50+ Segmentation Faults Per Hour: Continuing To Stress Ryzen

  • Faults
  • 05/08/2017
50+ Segmentation Faults Per Hour: Continuing To Stress Ryzen
In direct continuation of yesterday's article about easily causing segmentation faults on AMD Zen CPUs, I have carried out another battery of tests for 24 hours and have more information to report today on the ability to trivially cause segmentation faults and in some cases system lock-ups with Ryzen CPUs.

If you didn't read yesterday's article be sure to do so for more background information and my initial steps on causing segmentation faults for Ryzen as well as testing some theories about the faults, but so far haven't been able to find a workaround to completely avoid this problem... This article is mostly about other attempts made at trying to nail down the issue, but to no avail, as well as showing other areas where these segmentation faults can be reproduced on Ryzen.

For this article all of my testing was done using Phoronix Test Suite's stress-run functionality. As explained in yesterday's article, the stress-run command within the Phoronix Test Suite has been used by enterprise customers for stress testing / burn-ins of hardware and checking for stability. Rather than benchmarking for performance, stress-run allows executing multiple test profiles in parallel for fully loading the system with whatever workloads you would like. Using PTS_CONCURRENT_TEST_RUNS=4 TOTAL_LOOP_TIME=60 phoronix-test-suite stress-run build-linux-kernel build-php build-apache build-imagemagick will have the Phoronix Test Suite continually running four different benchmarks simultaneously for a period of 60 minutes. As soon as one test finishes, another is fired up. The stress-run algorithm randomly picks the tests of your set to run, but does look at the test profile to ensure if the tests stress multiple subsystems, it tries to ensure stress on all subsystems are always being stressed.
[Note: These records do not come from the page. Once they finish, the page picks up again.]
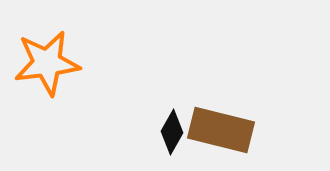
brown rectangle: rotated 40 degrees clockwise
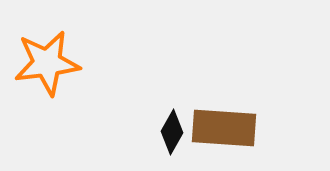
brown rectangle: moved 3 px right, 2 px up; rotated 10 degrees counterclockwise
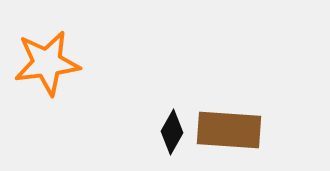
brown rectangle: moved 5 px right, 2 px down
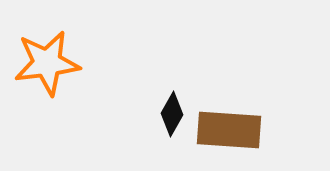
black diamond: moved 18 px up
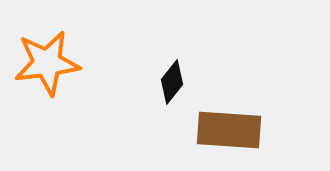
black diamond: moved 32 px up; rotated 9 degrees clockwise
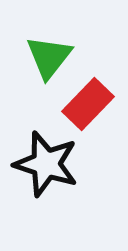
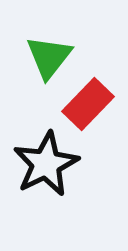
black star: rotated 28 degrees clockwise
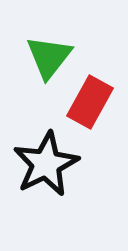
red rectangle: moved 2 px right, 2 px up; rotated 15 degrees counterclockwise
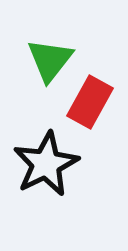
green triangle: moved 1 px right, 3 px down
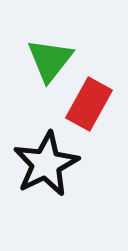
red rectangle: moved 1 px left, 2 px down
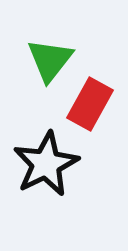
red rectangle: moved 1 px right
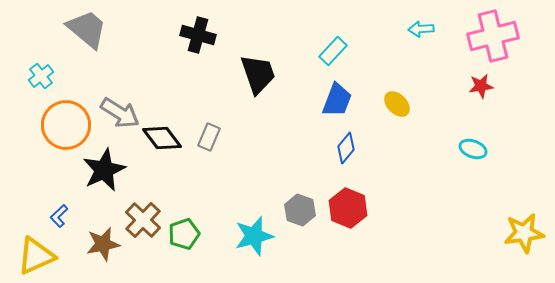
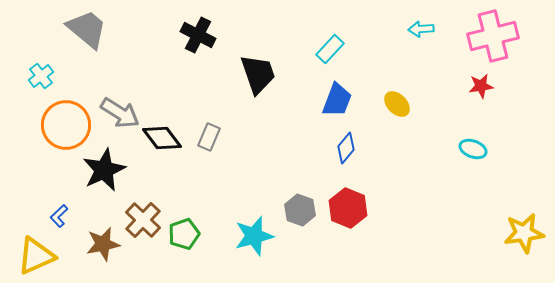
black cross: rotated 12 degrees clockwise
cyan rectangle: moved 3 px left, 2 px up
The Phoronix Test Suite's stress-run functionality isn't advertised as much as its other features, but is very useful for loading up a system with plenty of real-world workloads concurrently. This has been my main means of reproducing the Ryzen bug.

Many of my tests were done from the Ryzen 7 1800X box with MSI X370 XPOWER TITANIUM GAMING motherboard with Linux 4.13 and Corsair DDR4-3200 memory. But I also went ahead and with my other main Ryzen testing box, the Ryzen 7 1700 (stock speeds, always) with MSI B350 TOMAHAWK motherboard, 2 x 8GB Corsair DDR4-3000MHz memory, 120GB Samsung 840 SATA 3.0 SSD, and Radeon HD 7750 also ran the Phoronix Test Suite stress-run command...

With this completely different box:

Sure enough with this completely different system, with all different hardware components, segmentation faults were happening. With all the tests for this article I was running the stress-run process for one hour. In that time of stressing the Ryzen 7 1700 with parallel compilation workloads, there were 53 segmentation faults recorded and the first one about two minutes after the system booted.